Else, many small Business Units of your International MegaCorp, who won't have the knowledge or the culture of security, will not care enough and might get hacked, in a way or another...

in a way or another...

In a way that you can eliminate using straightforward technical fixes.

I'm actually kind of curious about this now. Right now this is hack...5? against something under the Sony umbrella.

1. Just because it's got "Sony" in the name, how related are these, really? Does Sony actually have a hand in all of them, or were they just random companies that were acquired and picked up the "Sony" brand name, instead of keeping their own and saying "Owned by X", like (for example) Blizzard and Activision?

2. I realize that 90% of this is because apparently it's fun to kick Sony while they're down, both in terms of crackers saying "Let's poke at Sony sites until we find something, trololo" and media sites saying "Hey, people don't like Sony, let's get some free pagehits and report on this!" Would this hack in particular, and the Sony Thailand from earlier, have even been noted in any tech forum or news site anywhere before the PSN outage?

> 2. I realize that 90% of this is because apparently it's fun to kick Sony while they're down

Guess Sony isn't "down" yet. Also guess the attacks have less to do with Sony being "up" or "down" and more to do with Sonys history of attacking people held in high esteem by the ones who are capable and willing to attack.

Free advice for Sony: Stop harassing researchers.

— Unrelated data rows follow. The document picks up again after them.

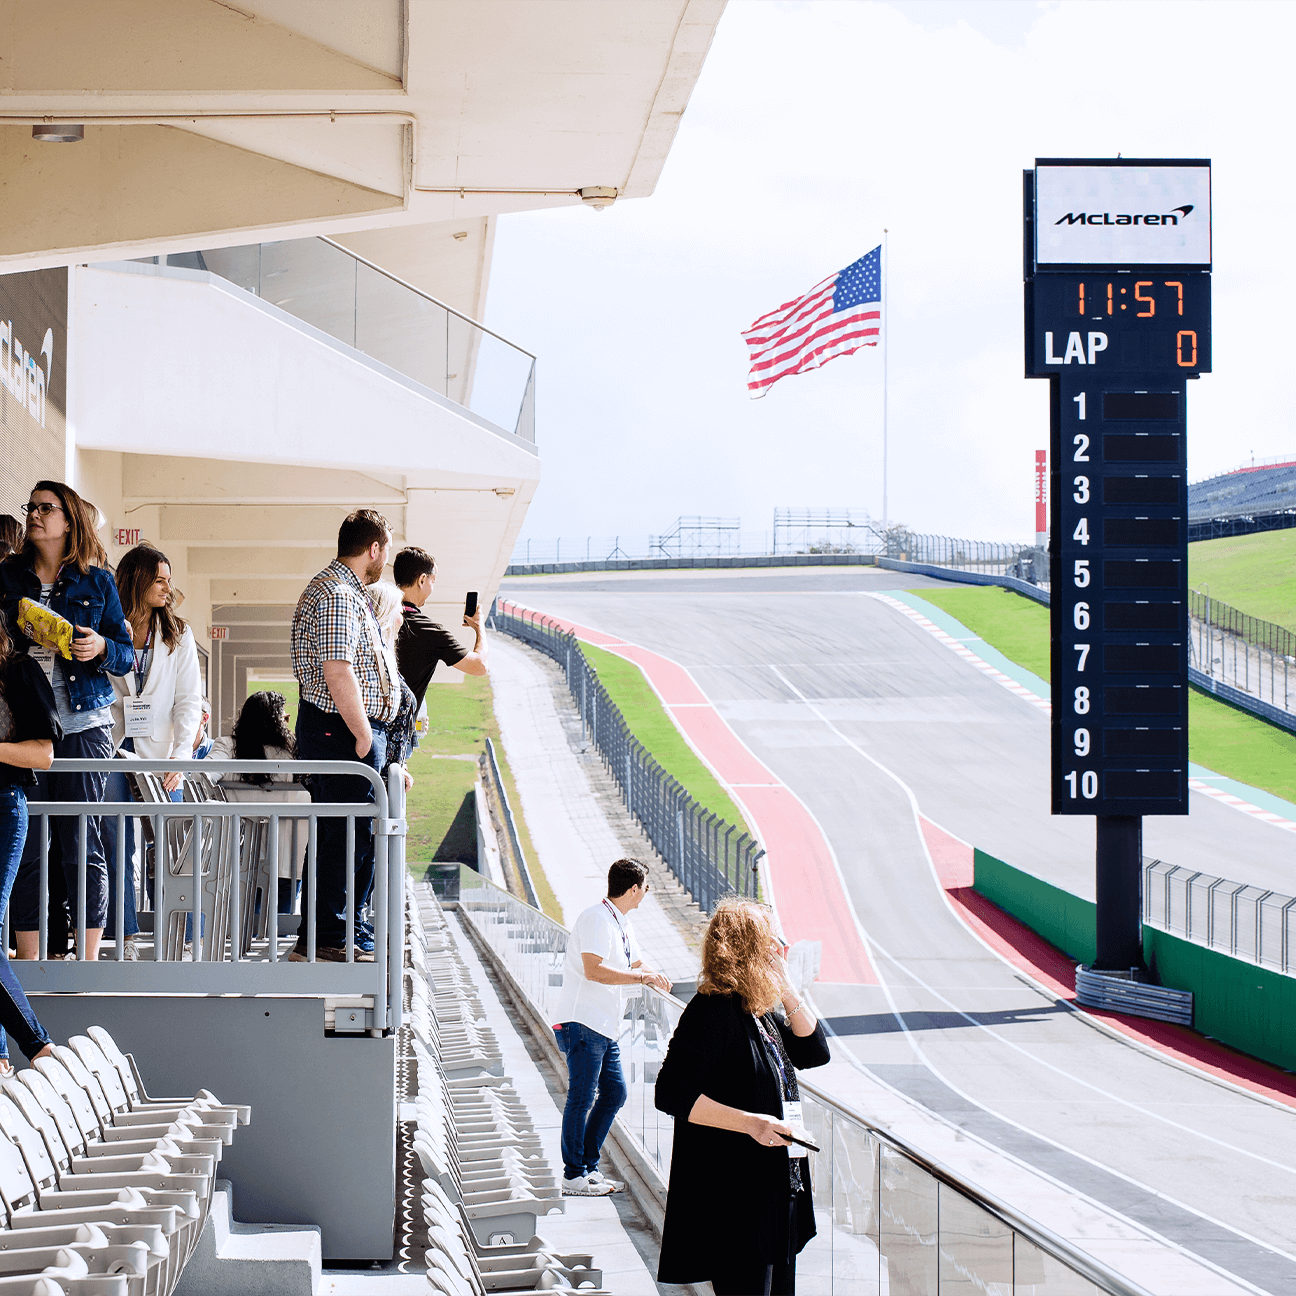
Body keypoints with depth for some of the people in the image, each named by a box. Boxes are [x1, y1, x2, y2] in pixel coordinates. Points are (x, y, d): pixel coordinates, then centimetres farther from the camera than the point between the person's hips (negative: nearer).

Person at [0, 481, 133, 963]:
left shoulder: (97, 582, 7)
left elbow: (127, 656, 9)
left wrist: (101, 647, -11)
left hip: (83, 724, -1)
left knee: (82, 845, -2)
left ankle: (88, 960, 3)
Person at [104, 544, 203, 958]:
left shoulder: (179, 636, 9)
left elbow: (189, 701, 4)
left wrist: (179, 757, -7)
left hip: (160, 753, 1)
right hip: (112, 751, -1)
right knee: (116, 849, -1)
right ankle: (126, 938, 3)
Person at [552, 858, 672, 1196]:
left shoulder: (622, 924, 16)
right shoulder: (597, 918, -15)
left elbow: (636, 965, 32)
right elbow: (593, 969, -26)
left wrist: (654, 977, 9)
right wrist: (643, 977, -22)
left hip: (605, 1028, 10)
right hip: (582, 1024, -10)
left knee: (614, 1093, 11)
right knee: (582, 1098, -6)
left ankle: (587, 1167, 19)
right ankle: (573, 1177, -2)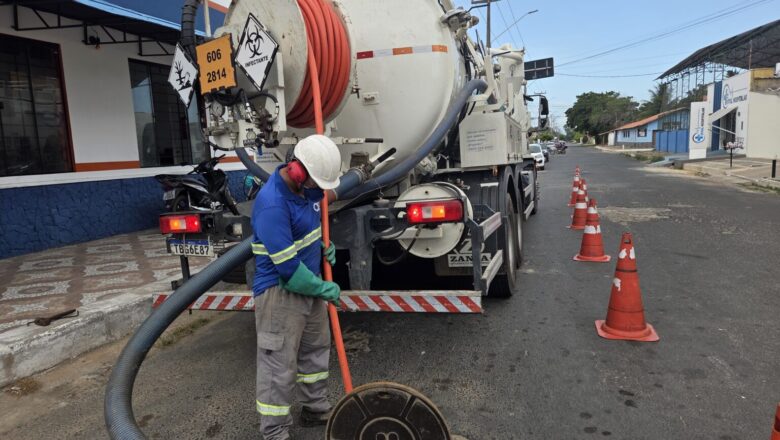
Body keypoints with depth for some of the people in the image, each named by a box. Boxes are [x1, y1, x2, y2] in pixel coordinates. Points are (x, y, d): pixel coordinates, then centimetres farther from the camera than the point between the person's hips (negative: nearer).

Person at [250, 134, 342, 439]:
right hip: (279, 291, -9)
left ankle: (316, 409, 39)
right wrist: (324, 289, -14)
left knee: (316, 348, 21)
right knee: (279, 364, 2)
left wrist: (324, 244, 7)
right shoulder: (272, 205, -29)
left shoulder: (306, 186, -1)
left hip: (310, 284, 9)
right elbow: (288, 267, -27)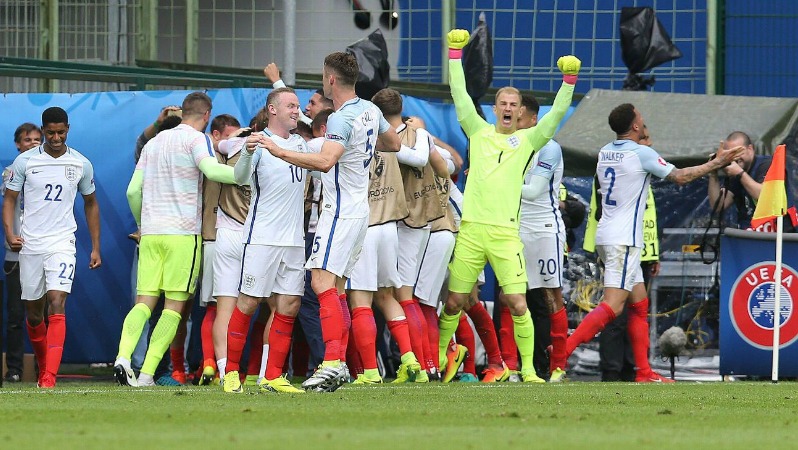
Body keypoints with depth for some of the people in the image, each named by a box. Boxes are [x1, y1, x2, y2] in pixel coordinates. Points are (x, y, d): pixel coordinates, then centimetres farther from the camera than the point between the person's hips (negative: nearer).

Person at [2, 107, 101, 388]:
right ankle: (43, 369, 29)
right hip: (29, 246, 1)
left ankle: (50, 377, -23)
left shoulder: (81, 164, 3)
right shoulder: (25, 161, 0)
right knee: (33, 313, 8)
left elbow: (90, 204, 16)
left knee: (57, 305, -18)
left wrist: (96, 247, 13)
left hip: (62, 244, -1)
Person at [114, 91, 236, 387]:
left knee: (144, 301, 4)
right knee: (175, 305, -2)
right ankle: (147, 373, -11)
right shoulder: (196, 139, -1)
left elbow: (133, 191, 17)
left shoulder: (154, 142, 19)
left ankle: (123, 356, -20)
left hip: (150, 232, 5)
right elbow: (211, 170, -22)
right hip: (183, 231, -5)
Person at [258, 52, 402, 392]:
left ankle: (332, 363, -28)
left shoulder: (341, 119, -19)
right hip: (359, 208, 10)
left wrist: (281, 153, -32)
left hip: (340, 212, -10)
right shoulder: (370, 111, 10)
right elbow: (395, 144, 27)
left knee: (322, 281, -17)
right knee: (334, 287, 12)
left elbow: (325, 161, -34)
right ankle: (338, 366, 12)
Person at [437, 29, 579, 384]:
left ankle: (528, 370, -4)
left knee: (517, 304, -9)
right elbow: (460, 95, 11)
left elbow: (556, 114, 3)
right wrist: (455, 54, 8)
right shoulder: (479, 131, 13)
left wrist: (569, 79, -8)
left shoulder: (527, 140, 10)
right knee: (454, 302, 4)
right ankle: (438, 357, 21)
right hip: (471, 229, 1)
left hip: (506, 233, -1)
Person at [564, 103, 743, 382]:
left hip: (606, 235, 9)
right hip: (623, 241, -9)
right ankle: (562, 351, -25)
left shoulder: (605, 152, 10)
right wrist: (717, 163, 9)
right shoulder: (641, 153, -11)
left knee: (639, 303, 12)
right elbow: (679, 177, -3)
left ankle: (644, 372, 10)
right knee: (613, 305, -14)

Measure hacking attempts before / after.

I would actually be curious how much of this is recourse for Geohot, although there's probably no possible way of empirically finding out. That said, I'd be willing to bet that "people who hack Sony to protest Geohot" and "people who hack Sony to steal other people's credit cards" are two different camps.

As to the Sony being "down", I'd contend they are. Their reputation for security is in the shitter, and any hacks executed now are going to have a far greater effect than they would at any other time (again, I doubt things like this or the Thailand hack would have ever made news sites in any fashion before the PSN outage).

They're all under the Sony umbrella, but Sony Music, Sony Pictures, Sony Computer (PlayStation), Sony Online (Everquest, etc.), and Sony Electronics (TVs, etc.) are all indeed separate companies. And, there are separate companies based on region; Sony Computer Entertainment America, Sony Computer Entertainment Japan, etc.
I was at a CIO conference a few weeks ago (just after PSN went down) and the Sony reps there stated that Sony was undertaking a massive effort to centralize all their servers across divisions into one group in a cost saving measure. Not sure how accurate that info is but it may be a contributing factor to these problems.
the example in the link (the image of the "hack") isn't sql injection - it's just reading a database table through the appropriate api.

the more detailed info at http://www.thehackernews.com/2011/05/lulzsec-leak-sonys-japa... again doesn't show any injection. all they are doing is reading the contents of various tables through a simple (REST-like) API/URL.

["IT security blog of the year" and they don't know what injection is? and what about all the "experts" in this thread? do any of you, so ready to pontificate, have proof this is a valid attack?]

It seems to work as designed, but its design is pretty stupid - it's arguably still a hole.

I'm with you on the "experts" though.

Big company with many independent websites has lots of independent vulnerabilities. OK, I get it already. Probably true for many companies.